───── Material for this task

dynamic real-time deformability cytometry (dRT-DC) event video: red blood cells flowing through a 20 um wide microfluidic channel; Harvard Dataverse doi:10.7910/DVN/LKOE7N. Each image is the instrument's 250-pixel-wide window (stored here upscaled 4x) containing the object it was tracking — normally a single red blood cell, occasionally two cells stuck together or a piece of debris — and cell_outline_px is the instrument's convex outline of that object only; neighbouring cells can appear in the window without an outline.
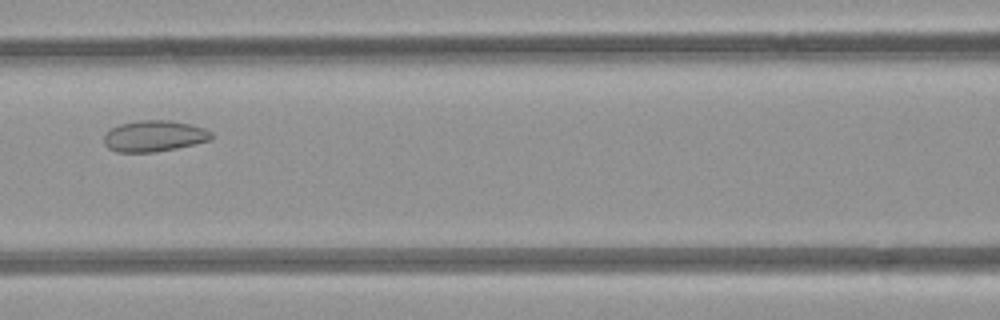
{"species": "common noctule bat (a hibernating species)", "species_latin": "Nyctalus noctula", "temperature_condition": "room temperature", "stored_images_in_passage": 6, "camera_frame_rate_fps": 3000, "um_per_image_px": 0.085, "animal": {"sex": "female", "body_mass_g": 21.9}, "frame": {"image": 1, "passage_image": 6, "time_ms": 6.667, "image_size_px": [1000, 320], "cell_outline_px": [[212, 140], [176, 148], [156, 152], [116, 152], [108, 148], [104, 144], [104, 136], [112, 128], [120, 124], [140, 120], [168, 120], [192, 124], [204, 128], [212, 132]], "centroid_in_image_um": [13.12, 11.57], "position_along_channel_um": 153.5, "area_um2": 19.54}}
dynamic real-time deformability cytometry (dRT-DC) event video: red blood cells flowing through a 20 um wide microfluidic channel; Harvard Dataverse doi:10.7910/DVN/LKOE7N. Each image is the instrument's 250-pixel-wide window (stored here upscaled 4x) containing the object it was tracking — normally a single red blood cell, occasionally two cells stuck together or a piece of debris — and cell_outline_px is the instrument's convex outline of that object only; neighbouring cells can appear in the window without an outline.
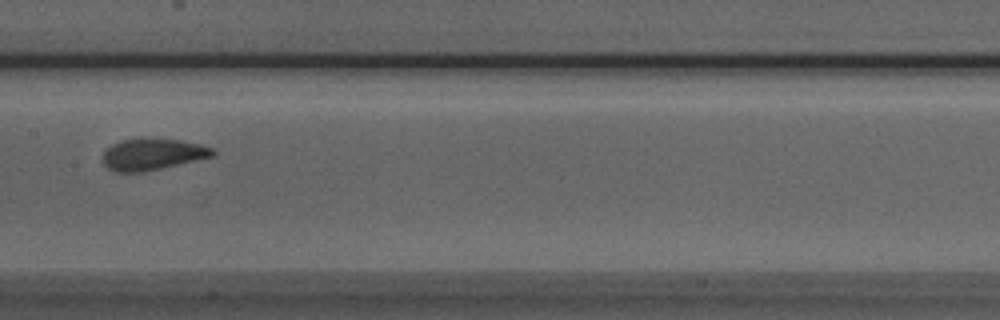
{"species": "Egyptian fruit bat (a non-hibernating species)", "species_latin": "Rousettus aegyptiacus", "temperature_condition": "room temperature", "stored_images_in_passage": 9, "camera_frame_rate_fps": 3000, "um_per_image_px": 0.085, "animal": {"sex": "male"}, "frame": {"image": 1, "passage_image": 9, "time_ms": 2.667, "image_size_px": [1000, 320], "cell_outline_px": [[216, 152], [212, 156], [144, 172], [116, 172], [108, 168], [104, 164], [104, 152], [112, 144], [120, 140], [140, 136], [180, 140], [200, 144], [212, 148]], "centroid_in_image_um": [12.93, 13.08], "position_along_channel_um": 194.5, "area_um2": 20.35}}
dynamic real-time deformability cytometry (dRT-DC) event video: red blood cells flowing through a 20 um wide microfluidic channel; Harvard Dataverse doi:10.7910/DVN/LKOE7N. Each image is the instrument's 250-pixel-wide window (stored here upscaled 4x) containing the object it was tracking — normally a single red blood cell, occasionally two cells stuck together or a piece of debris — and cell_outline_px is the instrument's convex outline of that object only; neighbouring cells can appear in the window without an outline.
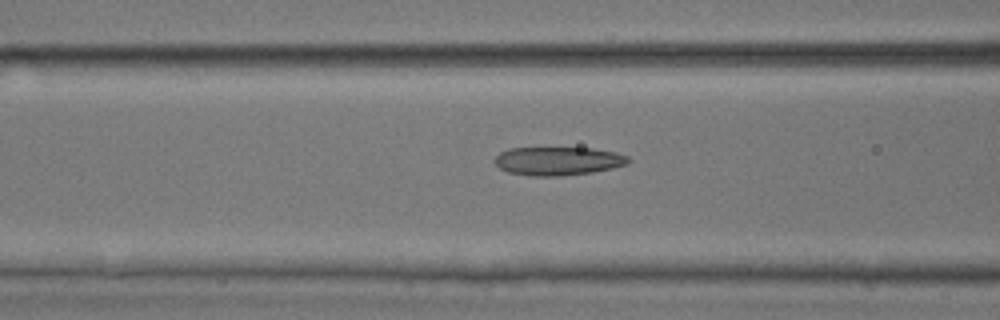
{"species": "common noctule bat (a hibernating species)", "species_latin": "Nyctalus noctula", "temperature_condition": "room temperature", "stored_images_in_passage": 20, "camera_frame_rate_fps": 3000, "um_per_image_px": 0.085, "animal": {"sex": "male", "body_mass_g": 17.9, "forearm_length_mm": 54.2}, "frame": {"image": 1, "passage_image": 15, "time_ms": 4.667, "image_size_px": [1000, 320], "cell_outline_px": [[632, 160], [628, 164], [612, 168], [592, 172], [560, 176], [532, 176], [508, 172], [500, 168], [492, 160], [500, 152], [508, 148], [592, 148], [616, 152], [628, 156]], "centroid_in_image_um": [47.44, 13.68], "position_along_channel_um": 119.2, "area_um2": 22.31}}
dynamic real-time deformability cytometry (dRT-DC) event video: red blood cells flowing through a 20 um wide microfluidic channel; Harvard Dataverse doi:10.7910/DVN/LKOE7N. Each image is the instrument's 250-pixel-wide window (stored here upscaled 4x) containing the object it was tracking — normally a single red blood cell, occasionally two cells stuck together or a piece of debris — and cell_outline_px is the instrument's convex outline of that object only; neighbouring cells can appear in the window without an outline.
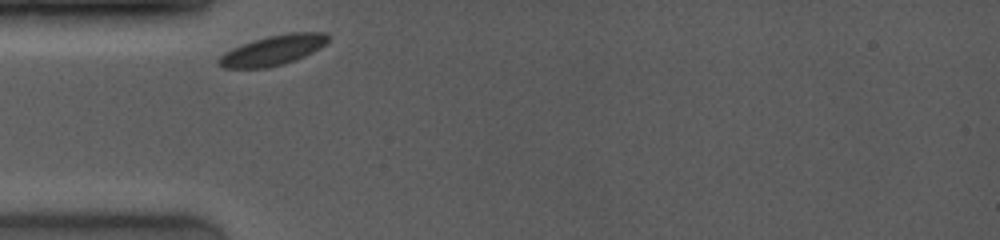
{"species": "common noctule bat (a hibernating species)", "species_latin": "Nyctalus noctula", "temperature_condition": "room temperature", "stored_images_in_passage": 19, "camera_frame_rate_fps": 4000, "um_per_image_px": 0.085, "animal": {"sex": "female", "body_mass_g": 19.0, "forearm_length_mm": 53.3}, "frame": {"image": 1, "passage_image": 1, "time_ms": 0.0, "image_size_px": [1000, 240], "cell_outline_px": [[332, 36], [320, 48], [296, 60], [284, 64], [268, 68], [224, 68], [216, 64], [216, 60], [220, 56], [232, 48], [268, 36], [292, 32], [324, 32]], "centroid_in_image_um": [23.21, 4.28], "position_along_channel_um": 61.8, "area_um2": 19.07}}
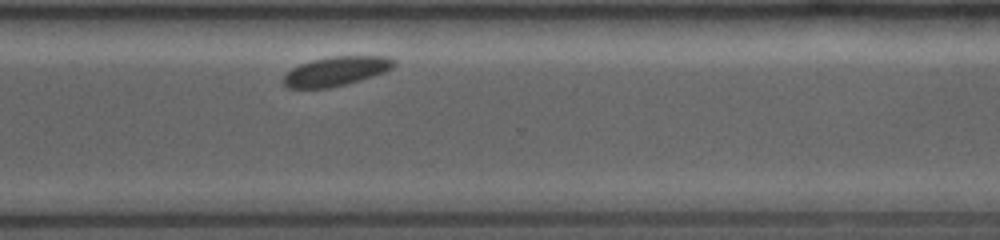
{"frame": {"image": 2, "passage_image": 15, "time_ms": 7.5, "image_size_px": [1000, 240], "cell_outline_px": [[396, 64], [392, 68], [384, 72], [360, 80], [328, 88], [288, 88], [284, 84], [284, 76], [292, 68], [300, 64], [312, 60], [332, 56], [388, 56], [396, 60]], "centroid_in_image_um": [28.59, 6.04], "position_along_channel_um": 342.0, "area_um2": 18.73}}
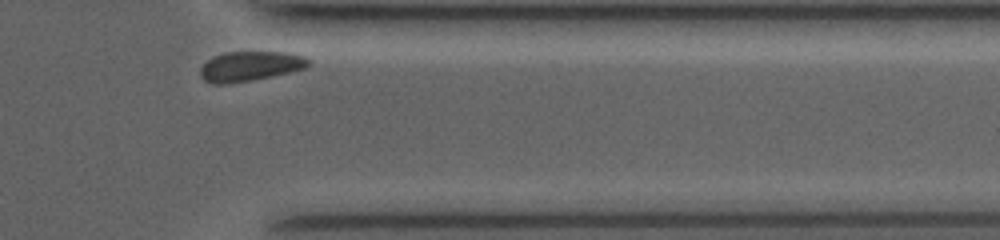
{"frame": {"image": 3, "passage_image": 18, "time_ms": 8.75, "image_size_px": [1000, 240], "cell_outline_px": [[312, 60], [304, 68], [272, 76], [224, 84], [212, 84], [204, 80], [200, 76], [200, 68], [208, 60], [224, 52], [288, 52], [304, 56]], "centroid_in_image_um": [21.25, 5.62], "position_along_channel_um": 390.1, "area_um2": 18.55}}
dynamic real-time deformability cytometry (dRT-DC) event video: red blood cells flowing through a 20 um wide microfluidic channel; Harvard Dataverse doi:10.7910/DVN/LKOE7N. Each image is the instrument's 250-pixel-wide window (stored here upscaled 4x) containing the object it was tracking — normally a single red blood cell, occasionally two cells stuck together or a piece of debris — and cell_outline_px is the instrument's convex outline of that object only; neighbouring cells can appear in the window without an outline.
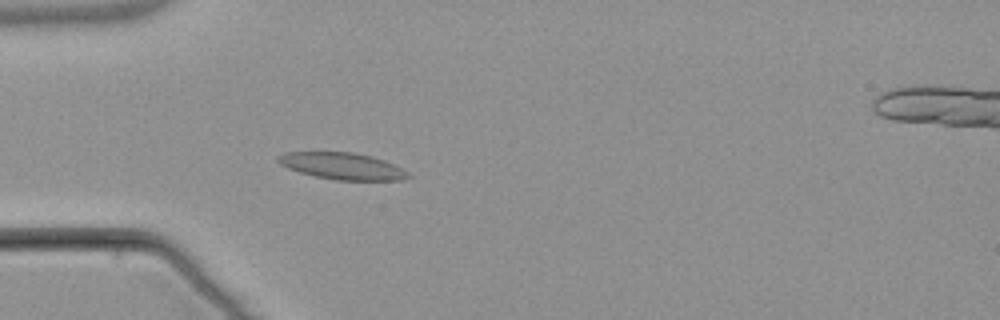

──────────

> [Set problem]: What you return should match the records above word for word, minus the pictures.

> [Solution]:
dynamic real-time deformability cytometry (dRT-DC) event video: red blood cells flowing through a 20 um wide microfluidic channel; Harvard Dataverse doi:10.7910/DVN/LKOE7N. Each image is the instrument's 250-pixel-wide window (stored here upscaled 4x) containing the object it was tracking — normally a single red blood cell, occasionally two cells stuck together or a piece of debris — and cell_outline_px is the instrument's convex outline of that object only; neighbouring cells can appear in the window without an outline.
{"species": "common noctule bat (a hibernating species)", "species_latin": "Nyctalus noctula", "temperature_condition": "room temperature", "stored_images_in_passage": 6, "camera_frame_rate_fps": 3000, "um_per_image_px": 0.085, "animal": {"sex": "female", "body_mass_g": 21.9}, "frame": {"image": 1, "passage_image": 6, "time_ms": 6.667, "image_size_px": [1000, 320], "cell_outline_px": [[212, 140], [176, 148], [156, 152], [116, 152], [108, 148], [104, 144], [104, 136], [112, 128], [120, 124], [140, 120], [168, 120], [192, 124], [204, 128], [212, 132]], "centroid_in_image_um": [13.12, 11.57], "position_along_channel_um": 153.5, "area_um2": 19.54}}
dynamic real-time deformability cytometry (dRT-DC) event video: red blood cells flowing through a 20 um wide microfluidic channel; Harvard Dataverse doi:10.7910/DVN/LKOE7N. Each image is the instrument's 250-pixel-wide window (stored here upscaled 4x) containing the object it was tracking — normally a single red blood cell, occasionally two cells stuck together or a piece of debris — and cell_outline_px is the instrument's convex outline of that object only; neighbouring cells can appear in the window without an outline.
{"species": "Egyptian fruit bat (a non-hibernating species)", "species_latin": "Rousettus aegyptiacus", "temperature_condition": "room temperature", "stored_images_in_passage": 9, "camera_frame_rate_fps": 3000, "um_per_image_px": 0.085, "animal": {"sex": "male"}, "frame": {"image": 1, "passage_image": 9, "time_ms": 2.667, "image_size_px": [1000, 320], "cell_outline_px": [[216, 152], [212, 156], [144, 172], [116, 172], [108, 168], [104, 164], [104, 152], [112, 144], [120, 140], [140, 136], [180, 140], [200, 144], [212, 148]], "centroid_in_image_um": [12.93, 13.08], "position_along_channel_um": 194.5, "area_um2": 20.35}}
dynamic real-time deformability cytometry (dRT-DC) event video: red blood cells flowing through a 20 um wide microfluidic channel; Harvard Dataverse doi:10.7910/DVN/LKOE7N. Each image is the instrument's 250-pixel-wide window (stored here upscaled 4x) containing the object it was tracking — normally a single red blood cell, occasionally two cells stuck together or a piece of debris — and cell_outline_px is the instrument's convex outline of that object only; neighbouring cells can appear in the window without an outline.
{"species": "common noctule bat (a hibernating species)", "species_latin": "Nyctalus noctula", "temperature_condition": "room temperature", "stored_images_in_passage": 20, "camera_frame_rate_fps": 3000, "um_per_image_px": 0.085, "animal": {"sex": "male", "body_mass_g": 17.9, "forearm_length_mm": 54.2}, "frame": {"image": 1, "passage_image": 15, "time_ms": 4.667, "image_size_px": [1000, 320], "cell_outline_px": [[632, 160], [628, 164], [612, 168], [592, 172], [560, 176], [532, 176], [508, 172], [500, 168], [492, 160], [500, 152], [508, 148], [592, 148], [616, 152], [628, 156]], "centroid_in_image_um": [47.44, 13.68], "position_along_channel_um": 119.2, "area_um2": 22.31}}
dynamic real-time deformability cytometry (dRT-DC) event video: red blood cells flowing through a 20 um wide microfluidic channel; Harvard Dataverse doi:10.7910/DVN/LKOE7N. Each image is the instrument's 250-pixel-wide window (stored here upscaled 4x) containing the object it was tracking — normally a single red blood cell, occasionally two cells stuck together or a piece of debris — and cell_outline_px is the instrument's convex outline of that object only; neighbouring cells can appear in the window without an outline.
{"species": "common noctule bat (a hibernating species)", "species_latin": "Nyctalus noctula", "temperature_condition": "room temperature", "stored_images_in_passage": 19, "camera_frame_rate_fps": 4000, "um_per_image_px": 0.085, "animal": {"sex": "female", "body_mass_g": 19.0, "forearm_length_mm": 53.3}, "frame": {"image": 1, "passage_image": 1, "time_ms": 0.0, "image_size_px": [1000, 240], "cell_outline_px": [[332, 36], [320, 48], [296, 60], [284, 64], [268, 68], [224, 68], [216, 64], [216, 60], [220, 56], [232, 48], [268, 36], [292, 32], [324, 32]], "centroid_in_image_um": [23.21, 4.28], "position_along_channel_um": 61.8, "area_um2": 19.07}}
{"frame": {"image": 2, "passage_image": 15, "time_ms": 7.5, "image_size_px": [1000, 240], "cell_outline_px": [[396, 64], [392, 68], [384, 72], [360, 80], [328, 88], [288, 88], [284, 84], [284, 76], [292, 68], [300, 64], [312, 60], [332, 56], [388, 56], [396, 60]], "centroid_in_image_um": [28.59, 6.04], "position_along_channel_um": 342.0, "area_um2": 18.73}}
{"frame": {"image": 3, "passage_image": 18, "time_ms": 8.75, "image_size_px": [1000, 240], "cell_outline_px": [[312, 60], [304, 68], [272, 76], [224, 84], [212, 84], [204, 80], [200, 76], [200, 68], [208, 60], [224, 52], [288, 52], [304, 56]], "centroid_in_image_um": [21.25, 5.62], "position_along_channel_um": 390.1, "area_um2": 18.55}}
dynamic real-time deformability cytometry (dRT-DC) event video: red blood cells flowing through a 20 um wide microfluidic channel; Harvard Dataverse doi:10.7910/DVN/LKOE7N. Each image is the instrument's 250-pixel-wide window (stored here upscaled 4x) containing the object it was tracking — normally a single red blood cell, occasionally two cells stuck together or a piece of debris — and cell_outline_px is the instrument's convex outline of that object only; neighbouring cells can appear in the window without an outline.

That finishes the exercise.